Lewis Sweet, general manager for sustainable fuels and chemicals at Honeywell Process Automation, discussed how automation and artificial intelligence are converging to address a critical constraint in biofuel refining: the chemical inconsistency of feedstocks and the sophistication required to process them profitably at scale.

The core problem is structural. Biofuel demand is surging because decarbonisation targets across hard-to-abate sectors (steel, cement, shipping) are pushing regulators and producers to seek low-carbon alternatives. Conventional refineries, however, are designed to handle a small number of well-characterized crude inputs. Biofuel feedstocks—used cooking oil, agricultural residues, algae, and other waste streams—are neither consistent in quality nor well-categorized. They arrive contaminated with fertiliser residues, food particles, and a vastly wider range of organic compounds than crude oil. This mismatch between feedstock variability and refinery design creates operational risk and cost. When a reactor encounters an unexpected contaminant or chemical composition, it drifts off-specification; conventional refineries can spend 6 to 12 hours recovering, during which the product is unsaleable.

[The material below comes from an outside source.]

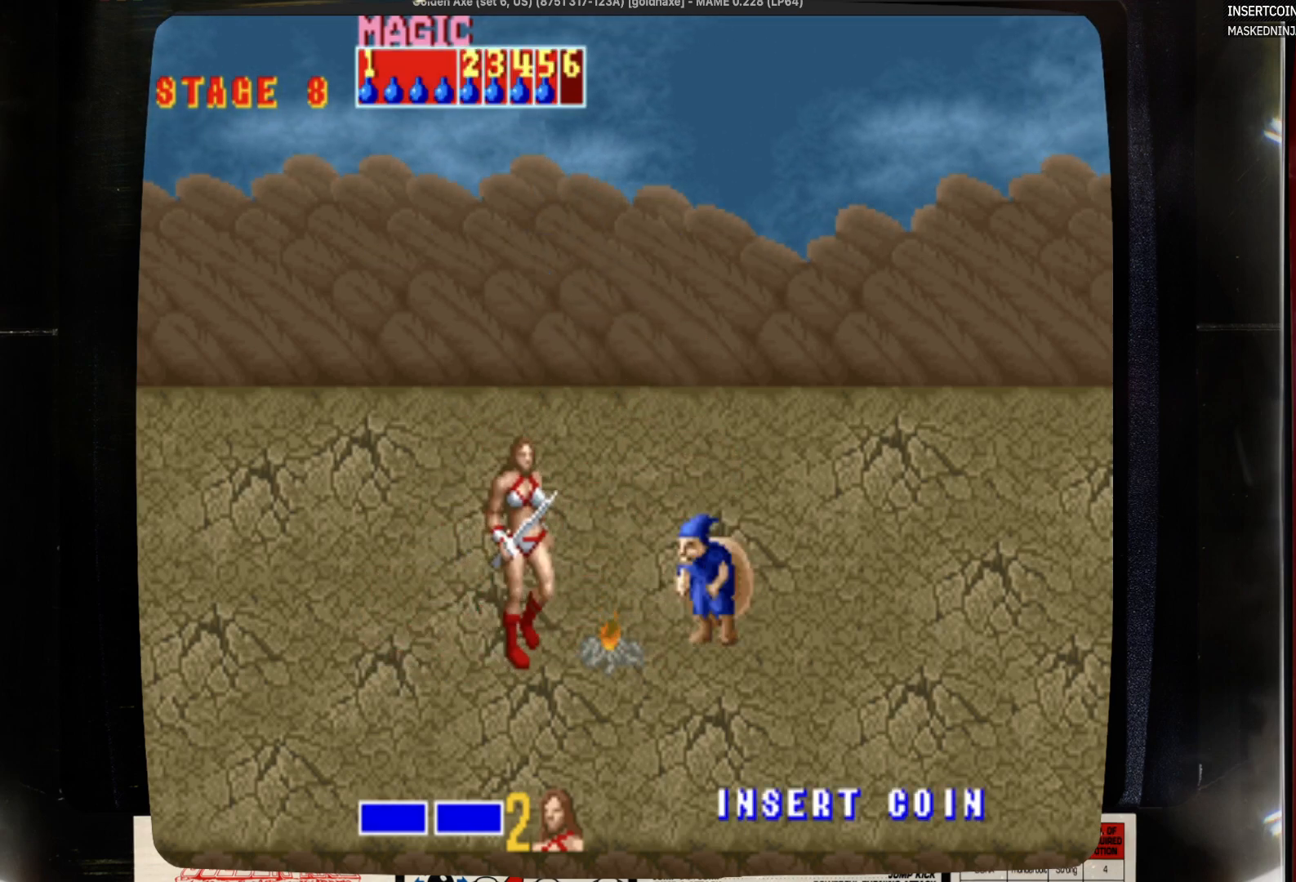
{"buttons": [], "events": [[67, "DPAD_RIGHT", "down"], [167, "DPAD_RIGHT", "up"], [167, "SQUARE", "down"], [267, "SQUARE", "up"]]}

Sweet explained that AI, integrated with existing automation and control systems, can collapse this delay. Instead of waiting to observe a problem and then correcting it, AI can predict what the reactor will do based on incoming feedstock properties, then adjust control parameters—reactor temperature, pressure, catalyst loading—before the deviation occurs. In practice, he said, this can shrink a 12-hour off-spec window to 2 hours. The financial impact is direct: every hour a facility runs at on-specification capacity generates margin; every hour lost to off-spec operation or idle time is foregone profit. Biofuel producers, operating on thin margins relative to crude-oil refineries, cannot absorb these losses and remain price-competitive. By tightening operational discipline through predictive AI, they move measurably closer to economic parity with conventional fuels.

A second opportunity lies in carbon accounting. Current industry practice calculates carbon intensity using a "soft sensor"—a mathematical model that estimates emissions based on feedstock custody and supply-chain assumptions. A tonne of used cooking oil sourced from China carries a different carbon footprint than the same feedstock from Japan or Brazil, because transportation distances, modes (truck, rail, barge), and supply-chain practices differ. As a refinery's utility consumption, reactor severity, and feedstock blend change, the estimated carbon footprint changes too. However, Sweet noted that these models are coarse. AI and advanced analytics could offer molecular-level insight into feedstock composition and refinery emissions, enabling much more accurate carbon-intensity labeling. This could unlock a price-premium market: as regulation and customer preferences increasingly favor low-carbon fuels, producers who can credibly demonstrate sub-threshold carbon intensity could command higher margins and attract investment. Such granular measurement could make renewable fuel projects "more financially viable," Sweet said.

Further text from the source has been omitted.